:: ABOUT THIS EXERCISE ::
Can you continue the beamline software notes, picking up right after their final sentence?
*** DOCUMENT SEGMENT ***
Viewing the RunEngine Terminal
The Queserver allows us to submit plans to the RunEngine. Currently the best way of monitoring this is from a terminal
open a terminal and type
bluesky_monitor
You will see the logs of the queueserver
Devices
When including devices in the detector list you can choose from the following
| Name | Description |
|---|---|
i0_mirror_current_u17 |
kth25 connected to M4 UE48 |
i0_mirror_current_ue48 |
kth20 connected to M4 UE48 |
i0_gold_mesh |
Not Connected |
tfy_channeltron |
OAESE Channeltron |
tfy_photodiode |
OAESE KTH00. OAESE TFY Photodiode |
beam_flux_diode |
OAESE KTH01. Photodiode on a swing arm to look at the full beam. Used for normalisation |
pfy_bruker_mca |
Bruker Multi Channel Analyser |
u17_dcm.en |
u17 DCM |
ue48_pgm.en |
UE48 PGM |
What out, there is a bug.... selecting pfy_bruker will not work you must use pfy_bruker_mca
Starting Phoebus Beamline Panles
From a terminal write
phoebus_start
This will open all of the phoebus panels for the beamline.
*** MATERIAL PROVIDED ***
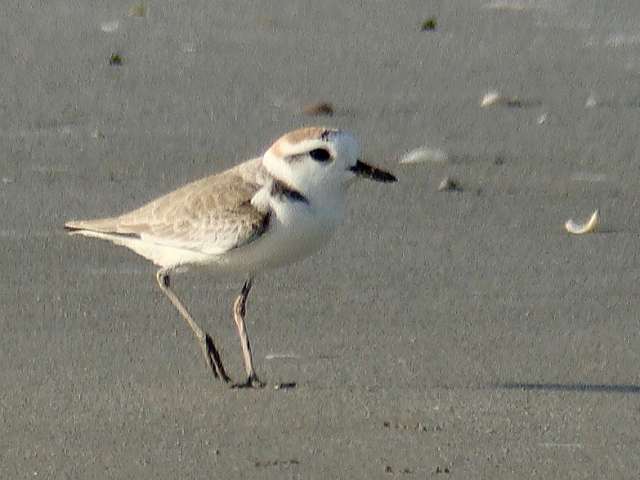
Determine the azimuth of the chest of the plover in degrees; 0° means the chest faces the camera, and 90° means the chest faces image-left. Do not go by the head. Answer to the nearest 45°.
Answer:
***
:: FINAL ANSWER ::
The Channeltron
tfy_channeltron
The channeltron is a device which is sensitive to photons. It is operating in negative bias mode.
To use it you must first turn on the HV. When you are done turn off the HV to protect the device and prevent it ageing.
The device can be run in mode "Single" or "Continuous". Continuous mode is useful to run without bluesky to see if you are getting any signal, but it is noisy.
During measurements, Bluesky will set it in "Single" mode.
To add the device to a bluesky plan, use the name tfy_channeltron
Finding the HV Working Voltage
For background see http://www.sjuts.com/Quality_Gain.html
Calling the plan commission_channeltron_hv will scan the HV of the channeltron while measureing counts. As long as either the U17 or UE48 beam is on, you should see some signal
After performing this scan you can make a judgement about where to set the HV by looking at the voltage at which the rate of change of counts starts to decrease. Only the beamline scientist or your local contact can make this change.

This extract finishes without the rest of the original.